後悔と生きる

こんにちは。きのひです。

 

「雨夜の星たち」 寺地 はるな 著 を読みました。

2021年6月30日 初版

 

 

 

 

「できないことは、できません」

「やりたくないことも、やりません」

 

 

 

 

こう言ってしまいたくて言えない人は多いんじゃないか。

三葉の「しごと」は「お見舞い代行業」

 

 

 

 


仕事の内容は移動手段のないお年寄りの通院の送迎やお見舞いの代行。

そしてそれに付随するもろもろの雑用。

 

 

 

 

三葉は他人に共感もしないし感情移入もしない。

それを見込まれてこの「しごと」を依頼されることになりました。

 

 

 

 


彼女は「しごと」の初回には必ず説明することがあります。

 

 

「基本的にはあなたが『やってくれ』と言ったことだけをやります」

「あなたがしてほしいことを察して行動するようなことはありません」

 

 

 

 

「『普通はそうするでしょ』というあいまいなルールに従って行動することもありません」

「だからそちらも『こうしてほしいけど図々しいかしら』というような遠慮は一切不要です」

 

「無理なことは断りますが断るのはあなたが嫌いだとかいう感情的な理由ではありません」

 

 

 

 

 


こんな三葉は時に面白がられ時に怒られます。

「建前を言わないのはただ自分が楽をしたいだけでしょ」

 

 

 

 

おばあちゃんが言い放ったこの言葉にあわてるお孫さん。

「あの、怒んないでください。おばあちゃんは・・」

 

 

 

「怒ってはいません。

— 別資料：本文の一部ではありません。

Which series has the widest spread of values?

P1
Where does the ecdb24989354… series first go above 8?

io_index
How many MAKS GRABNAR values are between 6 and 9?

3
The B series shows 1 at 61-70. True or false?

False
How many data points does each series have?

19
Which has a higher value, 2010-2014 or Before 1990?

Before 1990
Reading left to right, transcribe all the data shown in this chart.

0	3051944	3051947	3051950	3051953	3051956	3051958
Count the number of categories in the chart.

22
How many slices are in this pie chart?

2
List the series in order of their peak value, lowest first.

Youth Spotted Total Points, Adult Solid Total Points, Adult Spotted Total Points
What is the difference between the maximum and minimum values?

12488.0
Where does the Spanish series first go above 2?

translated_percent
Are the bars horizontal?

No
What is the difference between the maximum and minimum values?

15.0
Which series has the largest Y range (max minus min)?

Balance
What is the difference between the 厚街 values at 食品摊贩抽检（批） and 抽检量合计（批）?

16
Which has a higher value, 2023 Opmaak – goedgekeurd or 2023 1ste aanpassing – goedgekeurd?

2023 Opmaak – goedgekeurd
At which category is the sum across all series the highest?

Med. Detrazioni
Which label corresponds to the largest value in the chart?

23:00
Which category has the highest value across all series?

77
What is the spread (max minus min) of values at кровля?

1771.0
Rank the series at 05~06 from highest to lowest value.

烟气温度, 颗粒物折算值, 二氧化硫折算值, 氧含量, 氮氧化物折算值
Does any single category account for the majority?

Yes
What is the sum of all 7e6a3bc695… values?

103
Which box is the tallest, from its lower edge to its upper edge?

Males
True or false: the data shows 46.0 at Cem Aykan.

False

わたしは気にしません」

「楽をしたいだけという自分の感覚がいけないと思わないので」

 

 

 

 

 


そんな三葉の言葉を下の階にいる大家さんは「他人の気持ちを大事にし過ぎている」ととらえています。

 

 

 

「あんたはほんまに他人に関心がないんかな」

「もしかしたら簡単に相手のことをわかった気になりたくない、と思ってるんちゃう?」

 

 

 

 

 


登場人物たちはそれぞれに事情を抱え感情をぶつけあいます。

三葉はそれを「各自の問題」だとわりきっていく。

 

 

 

 

 

「誰でもみんな、なにかしらの後悔はするんちゃう?なにをどう選んでもどっちに進んでも」

 

 

 

 

「やらない後悔よりやった後悔がどうとか誰もが口にする」

「それは誰もがなんらかの後悔とともにしか生きていくことができないということを意味するのではないだろうか」

 

 

 

 

 

この言葉にドキッとしました。

どちらにしようか迷って悩んで決めかねるとき。

 

 

 

 

 

どっちを選んでも後悔しそうなときって確かにあります。

一方に心を残しつつもう片方を選ぶ。

 

 

 

どっちかしかなくあとからその結果を比べることはできない。

 

 

 

 

 

「後悔したくない」ではなく「後悔と共に生きる」と決心してそれを受け止める。

もしそれができればこれまでとは違う人生が歩めそうです。